Something there is that doesn’t love a wall,
That wants it down.’ I could say ‘Elves’ to him,
But it’s not elves exactly, and I’d rather
He said it for himself. I see him there
Bringing a stone grasped firmly by the top
In each hand, like an old-stone savage armed.
He moves in darkness as it seems to me~
Not of woods only and the shade of trees.
He will not go behind his father’s saying,
And he likes having thought of it so well
He says again, “Good fences make good neighbors.”
— Robert Frost
Sunday, February 3, 2008
Rev. Sue Phillips
First Parish Church of Groton
At one point in Marge Piercy’s novel Fly Away Home, a mother is describing her daughters to a friend. She says of her daughters that:
Perhaps you’ve heard the old joke “What do you get when you cross a Jehovah’s Witness with a Unitarian Universalist? Someone who knocks on your door… for no particular reason at all.” It’s funny, and a little painful, isn’t? These statements resonate with us because they expose the two most popular misconceptions about Unitarian Universalism: that on the one hand we can believe anything we want, but on the other hand, paradoxically, we don’t believe anything in particular.
It’s easy to understand how these twin untruths have emerged. Unitarian Universalism is notoriously difficult to explain. Most of us share the experience of struggling to answer the questions of curious (or sometimes argumentative) relatives or friends. I have a friend who keeps a stack of UUA wallet cards handy (you know, the ones with the seven principles on them), so that when someone asks what UUs believe, she can just kind of throw one at the person and then run in the opposite direction. This is how cowed she is by the challenge of describing our faith.

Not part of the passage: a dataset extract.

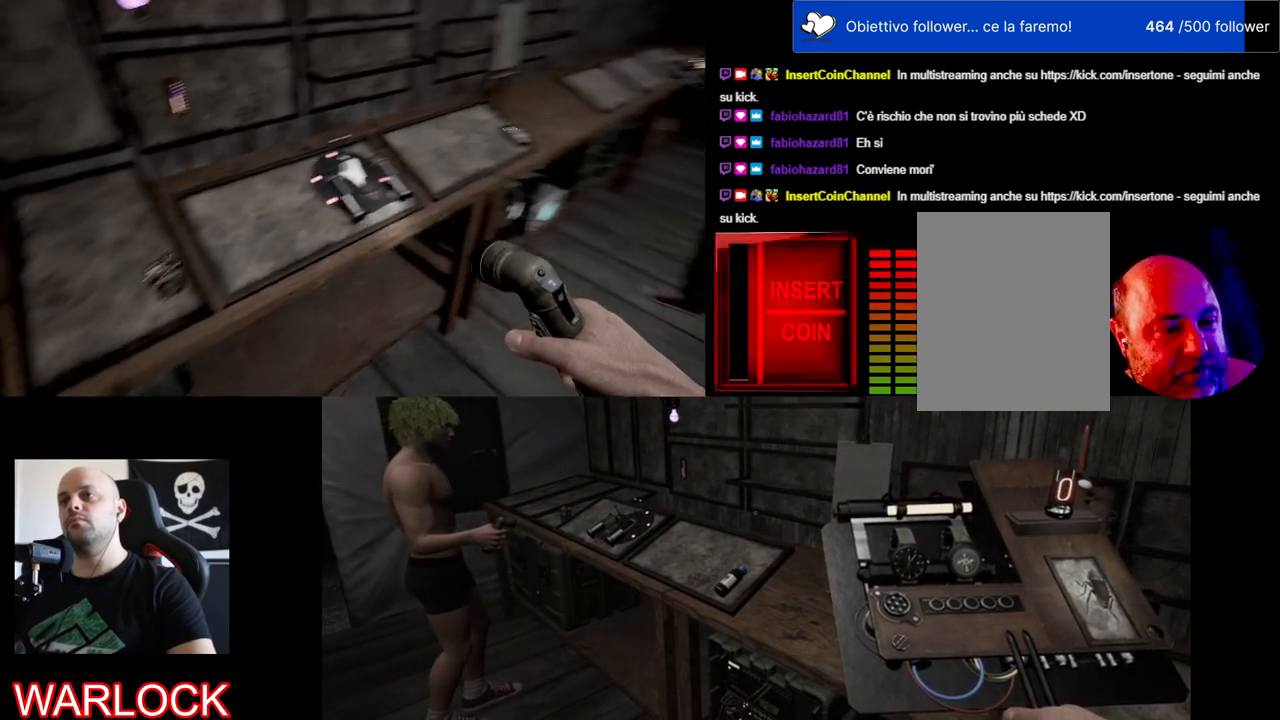
{"keys": [], "mouse": [], "events": []}
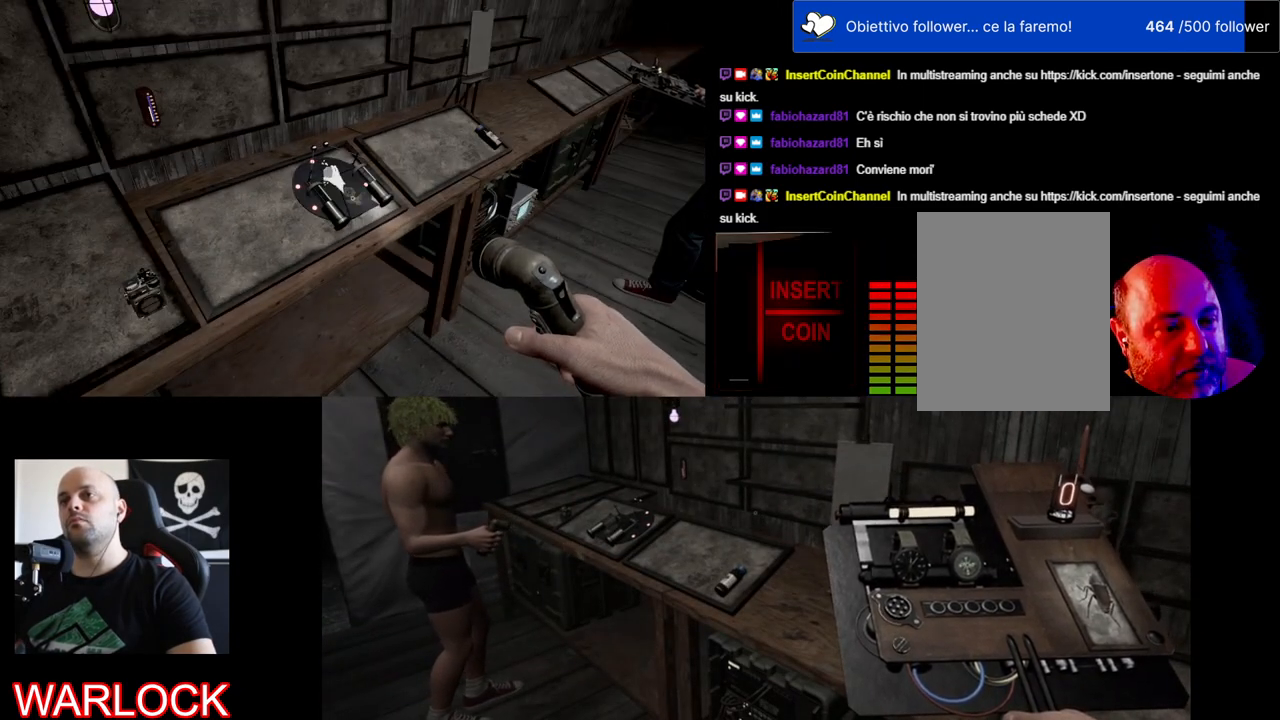
{"keys": ["d", "w"], "mouse": [], "events": [[367, "d", "down"], [467, "w", "down"]]}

But to our credit, we UUs have it harder than most. Consider some of the pithy belief statements of other religions. Islam, for example, has an eleven-word statement of faith: “There is no God but Allah, and Muhammad is his Prophet.” The Apostle’s Creed is the quintessential Christian statement of belief: “I believe in God the Father Almighty, maker of heaven and earth… And in Jesus Christ his only son our Lord.” These religious communities are united by a common theological core that tells adherents who they are and defines the boundaries of their community. But Unitarian Universalists have no creed, no immutable theological center at all. (And honestly, most UUs I know can’t order dinner using only 11 words, so what hope can there possibly be for us?)
Unitarian Universalism is more difficult to explain because our center is held by a covenant, not a creed. But creeds serve a distinct and valuable purpose. They are used to draw boundary lines of various strengths between believers and non-believers. In creedal faiths, who belongs and who doesn’t is often relatively easy to figure out. Our boundaries are much more oblique.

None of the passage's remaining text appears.